• [What to work on]:
(a) Answer these questions about the spinal cord compression methods passage:
(i) At what body temperature were the rats kept during surgery?
(ii) For how long was pressure applied after the clip was released from the applicator?
(iii) What closing forces were the clips calibrated to exert, according to the figure caption?
(b) Reproduce the spinal cord compression methods passage from "Surgical approach for" up to and including "of the clip.".

───── Document passage ─────

Materials and methods

Compression model and treatment

Adult female Wistar rats (220–280 g; n=88; Harlan Co., Indianapolis, IN) were housed according to National Institutes of Health and United States Department of Agriculture guidelines. The Institutional Animal Care and Use Committee of the University of Miami approved all animal procedures. After the initial anesthetization with inhaled halothane, an intraperitoneal (IP) injection of pentobarbital was administered (40 mg/kg) and, following verification of an adequate level of anesthesia by assessing the corneal reflex and withdrawal reflex to painful stimuli for the hindlimbs, all animals underwent a T3 spinal laminectomy procedure as follows. The back region was shaved and aseptically prepared with betadine. The rat was placed on top of sterile gauze to elevate the surgical site, for an adequate exposure of the back, with the neck in slight flexion. During surgery, the rats were maintained on a heating pad to maintain the body temperature at 37 ± 0.5°C.

A 2 cm longitudinal skin incision was made centered over the T3 spinous process along the midline. The rostral part of the interscapular hibernating gland (multilocular adipose tissue) was proximally dissected and lifted. There is a large median vein formed by the confluence of the veins from the hibernating gland that required proper identification to avoid injuries to the vessel and subsequent severe blood loss (Figure 1A). After identifying the vessel with the help of a surgical microscope, the dorsal fascia was incised to expose the pars thoracis of the trapezius muscle. The latter was then dissected, followed by lateral retraction of the deep thoracic vertebral muscles (splenius and spinalis muscles). Once soft tissue dissection was completed, a self-retaining retractor was placed to expose the facet joints. The spino-ligamentous complex and spinous process were removed along with the articular process and the dorsal lamina using a micro-rongeur (Figure 1B). Because of the model used in the 2002 study (60g force compression clip applied for 60 s), a 50g force clip (calibrated in and procured from Dr. M. Fehlings laboratory, Toronto, ON, Canada) was passed around the cord extradurally and, when both tips were effectively visualized (Figure 1C), the clip was released from the applicator and pressure applied for 60 s (n=40). There were four groups: (1) 1000 IU/kg rhEPO IP (Eprex, Cilag, Zug, Switzerland; n=10) immediately after surgery; (2) an initial dose of 1000 IU/kg rhEPO IP, repeated at 24 and 48 h (n=10) (3) only normal saline solution IP (n=10); and (4) injury only to be evaluated at 24 h post injury for histopathology to reveal acute changes. Gel foam was applied on the sides of the laminectomy for hemostatsis. The rats were returned to their cages with heating pads to maintain body temperature for the following 24 h and ad libitum access to water and food. Unlike the Gorio et al. study (2002) this severe injury led to a high rate of mortality that allowed only a non-statistical and brief description of observations.

Figure 1.

Figure 1

Surgical approach for the T3 laminectomy and placement of the aneurysm clip. A: Visualization of the large median vein (arrow) that results from the confluence of veins in the hibernating gland. B: Spinal cord exposed after removal of soft tissues and bony structures of the posterior spine. C: The clips were calibrated to exert closing forces of 20g or 50g for either 10 sec (moderate injury) or 1 minute (severe injury),respectively. The clip was placed to compress the cord, with care not to clamp the roots. D: Spinal cord after removal of the clip.

───── Material supplied ─────

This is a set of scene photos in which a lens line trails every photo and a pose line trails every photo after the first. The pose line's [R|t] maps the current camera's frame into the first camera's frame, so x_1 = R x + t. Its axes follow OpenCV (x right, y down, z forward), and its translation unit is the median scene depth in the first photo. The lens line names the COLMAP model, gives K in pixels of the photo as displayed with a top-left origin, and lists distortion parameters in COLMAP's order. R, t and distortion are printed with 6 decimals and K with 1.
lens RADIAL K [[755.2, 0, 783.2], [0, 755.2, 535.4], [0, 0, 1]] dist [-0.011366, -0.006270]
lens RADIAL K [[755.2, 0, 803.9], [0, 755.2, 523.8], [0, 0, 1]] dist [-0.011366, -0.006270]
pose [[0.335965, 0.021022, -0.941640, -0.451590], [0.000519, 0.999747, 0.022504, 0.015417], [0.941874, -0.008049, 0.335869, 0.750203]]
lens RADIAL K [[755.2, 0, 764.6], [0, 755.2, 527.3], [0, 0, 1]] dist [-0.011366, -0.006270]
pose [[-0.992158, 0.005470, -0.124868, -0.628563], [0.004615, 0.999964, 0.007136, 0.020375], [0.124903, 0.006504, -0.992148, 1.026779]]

─────

• [Solved tasks]:
(a)
(i) 37 ± 0.5°C
(ii) 60 s
(iii) 20g or 50g

(b)
Surgical approach for the T3 laminectomy and placement of the aneurysm clip. A: Visualization of the large median vein (arrow) that results from the confluence of veins in the hibernating gland. B: Spinal cord exposed after removal of soft tissues and bony structures of the posterior spine. C: The clips were calibrated to exert closing forces of 20g or 50g for either 10 sec (moderate injury) or 1 minute (severe injury),respectively. The clip was placed to compress the cord, with care not to clamp the roots. D: Spinal cord after removal of the clip.